Ama ortam havası ve su kalitesi hâlâ yeterince uygun değildir ve bunların sağlık üzerindeki olumsuz etkileri yaygındır. Kentlerde yaşayan çok sayıda kişi, aşırı miktardaki kirliliğe maruz kalmaktadır. Ortalama yaşam süresinin azalmasıyla, akut ve kronik solunum ve kalp-damar etkileriyle, çocuklarda akciğer gelişiminin bozulmasıyla ve doğum ağırlığının azalmasıyla ilişkilendirilen, parçacıklı maddelere (PM) ve ozona (O3) maruz kalınması hâlâ büyük birer sağlık sorunudur. Birden çok kirletici ve kimyasala yaygın olarak maruz kalınması ve insan sağlığı üzerindeki uzun vadeli zararlar konusundaki kaygılar bir arada düşünüldüğünde, daha geniş ölçekli kirlilik önleme programlarına ihtiyaç olduğunu ortaya koymaktadır.

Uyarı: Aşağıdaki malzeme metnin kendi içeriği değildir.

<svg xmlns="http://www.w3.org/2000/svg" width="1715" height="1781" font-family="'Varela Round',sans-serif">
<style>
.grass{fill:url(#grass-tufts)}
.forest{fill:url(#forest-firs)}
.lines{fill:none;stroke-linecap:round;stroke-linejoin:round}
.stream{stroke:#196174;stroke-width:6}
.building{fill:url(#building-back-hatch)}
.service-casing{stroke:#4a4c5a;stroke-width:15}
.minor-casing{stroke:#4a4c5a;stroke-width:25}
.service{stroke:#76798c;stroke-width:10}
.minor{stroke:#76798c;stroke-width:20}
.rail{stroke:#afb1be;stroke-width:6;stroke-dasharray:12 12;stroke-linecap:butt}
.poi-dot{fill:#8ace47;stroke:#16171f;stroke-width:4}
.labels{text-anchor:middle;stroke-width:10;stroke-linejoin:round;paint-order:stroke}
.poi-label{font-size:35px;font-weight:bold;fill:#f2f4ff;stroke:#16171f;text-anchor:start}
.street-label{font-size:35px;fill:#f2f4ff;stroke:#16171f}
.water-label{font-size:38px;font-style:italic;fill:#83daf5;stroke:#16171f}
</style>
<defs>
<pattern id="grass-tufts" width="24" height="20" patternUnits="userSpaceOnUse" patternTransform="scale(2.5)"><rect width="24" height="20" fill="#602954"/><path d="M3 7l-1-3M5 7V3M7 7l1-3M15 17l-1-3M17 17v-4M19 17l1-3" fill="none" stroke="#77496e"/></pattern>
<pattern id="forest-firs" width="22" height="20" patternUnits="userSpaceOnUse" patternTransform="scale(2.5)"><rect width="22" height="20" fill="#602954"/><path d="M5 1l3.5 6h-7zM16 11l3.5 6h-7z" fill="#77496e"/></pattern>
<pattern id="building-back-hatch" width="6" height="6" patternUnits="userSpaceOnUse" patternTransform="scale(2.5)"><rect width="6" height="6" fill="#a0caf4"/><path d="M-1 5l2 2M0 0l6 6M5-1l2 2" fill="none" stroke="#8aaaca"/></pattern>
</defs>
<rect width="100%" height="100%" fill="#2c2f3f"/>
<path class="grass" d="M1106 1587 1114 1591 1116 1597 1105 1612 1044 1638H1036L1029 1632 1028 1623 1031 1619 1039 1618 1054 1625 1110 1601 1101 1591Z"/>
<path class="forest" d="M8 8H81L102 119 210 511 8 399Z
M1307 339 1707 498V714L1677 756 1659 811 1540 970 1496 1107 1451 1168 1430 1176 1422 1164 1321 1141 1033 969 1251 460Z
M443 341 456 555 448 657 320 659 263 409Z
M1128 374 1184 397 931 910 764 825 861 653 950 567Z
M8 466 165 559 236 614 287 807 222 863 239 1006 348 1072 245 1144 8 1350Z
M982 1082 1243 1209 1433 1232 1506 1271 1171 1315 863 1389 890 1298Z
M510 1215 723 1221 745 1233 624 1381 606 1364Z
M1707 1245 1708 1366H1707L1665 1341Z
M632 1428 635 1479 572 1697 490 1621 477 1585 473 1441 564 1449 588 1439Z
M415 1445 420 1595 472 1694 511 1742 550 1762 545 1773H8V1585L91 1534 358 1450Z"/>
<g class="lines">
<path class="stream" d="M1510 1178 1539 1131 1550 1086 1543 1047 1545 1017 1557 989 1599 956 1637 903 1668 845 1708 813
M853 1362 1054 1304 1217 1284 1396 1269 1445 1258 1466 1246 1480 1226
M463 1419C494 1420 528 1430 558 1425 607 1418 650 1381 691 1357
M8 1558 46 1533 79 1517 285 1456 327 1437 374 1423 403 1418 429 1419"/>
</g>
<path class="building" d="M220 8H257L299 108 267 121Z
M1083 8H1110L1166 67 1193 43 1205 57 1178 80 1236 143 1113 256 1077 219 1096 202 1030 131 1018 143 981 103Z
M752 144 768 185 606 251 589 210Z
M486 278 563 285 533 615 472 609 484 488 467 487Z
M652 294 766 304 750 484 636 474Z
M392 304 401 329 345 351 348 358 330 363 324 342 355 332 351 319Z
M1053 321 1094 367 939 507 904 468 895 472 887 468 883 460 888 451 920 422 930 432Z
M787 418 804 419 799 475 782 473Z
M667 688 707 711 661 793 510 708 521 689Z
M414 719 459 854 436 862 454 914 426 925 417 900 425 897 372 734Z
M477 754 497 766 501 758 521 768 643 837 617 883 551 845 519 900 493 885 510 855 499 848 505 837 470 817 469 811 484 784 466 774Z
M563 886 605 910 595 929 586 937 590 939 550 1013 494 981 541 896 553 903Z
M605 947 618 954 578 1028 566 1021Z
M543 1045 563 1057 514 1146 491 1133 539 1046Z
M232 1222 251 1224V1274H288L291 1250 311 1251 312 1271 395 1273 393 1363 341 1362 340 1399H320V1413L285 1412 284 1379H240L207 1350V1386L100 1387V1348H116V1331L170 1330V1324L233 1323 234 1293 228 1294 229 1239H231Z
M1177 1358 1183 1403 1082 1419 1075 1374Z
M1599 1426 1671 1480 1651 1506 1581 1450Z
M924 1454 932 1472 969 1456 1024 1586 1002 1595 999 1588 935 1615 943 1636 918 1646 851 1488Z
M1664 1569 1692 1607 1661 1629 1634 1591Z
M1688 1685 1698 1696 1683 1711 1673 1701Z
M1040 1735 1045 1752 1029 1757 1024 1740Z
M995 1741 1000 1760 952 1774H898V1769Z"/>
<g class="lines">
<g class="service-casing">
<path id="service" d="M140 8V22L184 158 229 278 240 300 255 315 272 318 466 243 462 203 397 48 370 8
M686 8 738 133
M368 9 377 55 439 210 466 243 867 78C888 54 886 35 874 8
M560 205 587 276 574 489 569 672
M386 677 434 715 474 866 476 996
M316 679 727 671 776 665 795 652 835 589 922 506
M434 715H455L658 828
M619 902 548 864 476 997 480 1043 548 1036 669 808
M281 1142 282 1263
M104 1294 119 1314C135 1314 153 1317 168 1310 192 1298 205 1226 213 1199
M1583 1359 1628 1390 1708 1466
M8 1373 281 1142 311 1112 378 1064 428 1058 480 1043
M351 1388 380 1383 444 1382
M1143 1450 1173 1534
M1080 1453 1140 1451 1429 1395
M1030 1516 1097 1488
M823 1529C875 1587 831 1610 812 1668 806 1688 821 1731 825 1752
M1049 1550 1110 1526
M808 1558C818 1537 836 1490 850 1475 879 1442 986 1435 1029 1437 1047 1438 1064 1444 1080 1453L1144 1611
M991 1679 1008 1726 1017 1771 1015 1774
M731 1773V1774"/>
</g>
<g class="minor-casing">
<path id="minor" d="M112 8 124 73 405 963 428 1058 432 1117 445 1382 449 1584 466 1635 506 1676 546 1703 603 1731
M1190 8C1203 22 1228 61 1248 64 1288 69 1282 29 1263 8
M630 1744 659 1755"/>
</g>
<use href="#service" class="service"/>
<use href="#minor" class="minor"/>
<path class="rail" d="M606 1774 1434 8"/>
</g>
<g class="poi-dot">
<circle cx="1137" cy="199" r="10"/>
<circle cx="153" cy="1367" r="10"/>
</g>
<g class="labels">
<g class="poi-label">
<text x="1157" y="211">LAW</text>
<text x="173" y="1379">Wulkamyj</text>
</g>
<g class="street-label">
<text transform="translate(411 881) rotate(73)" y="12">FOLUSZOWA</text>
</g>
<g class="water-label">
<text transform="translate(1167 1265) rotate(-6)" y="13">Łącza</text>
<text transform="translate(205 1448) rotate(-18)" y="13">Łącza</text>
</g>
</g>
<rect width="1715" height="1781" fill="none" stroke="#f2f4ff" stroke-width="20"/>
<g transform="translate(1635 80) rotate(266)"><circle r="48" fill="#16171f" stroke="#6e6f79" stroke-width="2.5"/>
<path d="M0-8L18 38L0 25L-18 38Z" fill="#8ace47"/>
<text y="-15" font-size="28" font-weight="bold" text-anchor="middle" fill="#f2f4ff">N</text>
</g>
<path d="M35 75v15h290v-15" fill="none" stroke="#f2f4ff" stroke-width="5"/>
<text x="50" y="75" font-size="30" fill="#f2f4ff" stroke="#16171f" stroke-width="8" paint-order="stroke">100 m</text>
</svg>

Avrupa'daki çevre sorunları karmaşık yapıdadır ve birbirinden izole bir şekilde anlaşılması mümkün değildir
Birbiriyle karşılıklı ilişki içindeki birden çok sistemden (çevresel, sosyal, ekonomik vb.) oluşan, karşılıklı bağlantıların son derece yoğun olduğu bir dünyada yaşıyoruz. Bu karşılıklı bağlantılar, bir öğenin tahrip edilmesinin, başka bir yerde beklenmedik sonuçlar doğurarak, tüm bir sisteme zarar verebileceği, hatta sözkonusu sistemin tamamen çökmesini tetikleyebileceği anlamına gelmektedir. Örneğin, sıcaklık arttıkça, 'dönüm noktalarının' aşılması riski de artmaktadır. Bu dönüm noktaları, Grönland buz tabakasının erime hızında artış ve sonucunda deniz seviyesinde yükselme gibi, büyük ölçekli değişiklikleri başlatabilir. Son dönemdeki küresel ekonomik kriz ve İzlanda'daki volkanik patlamanın hava ulaşımında neden olduğu karmaşa, bir bölgedeki ani bozulma veya çökmelerin, nasıl bütün bir sistemi etkileyebileceğini sergilemektedir.
Avrupa'daki politika yapıcılar, sadece kıta içinde karmaşık sistemik karşılıklı etkileşimleri ele almakla yetinmemektedir. Değişimin arkasındaki küresel itici güçlerin aynı zamanda, gelecekte Avrupa'daki çevreyi etkilemesinin muhtemel olduğu ortaya çıkmaktadır — bu itici güçlerden birçoğu, Avrupa'nın kontrolü dışındadır. Örneğin, dünya nüfusunun 2050'ye kadar dokuz milyarı aşacağı tahmin edilmektedir ve her zamankinden çok sayıda insanın yoksulluktan çıkarak, daha fazla tüketime yöneleceği düşünülmektedir.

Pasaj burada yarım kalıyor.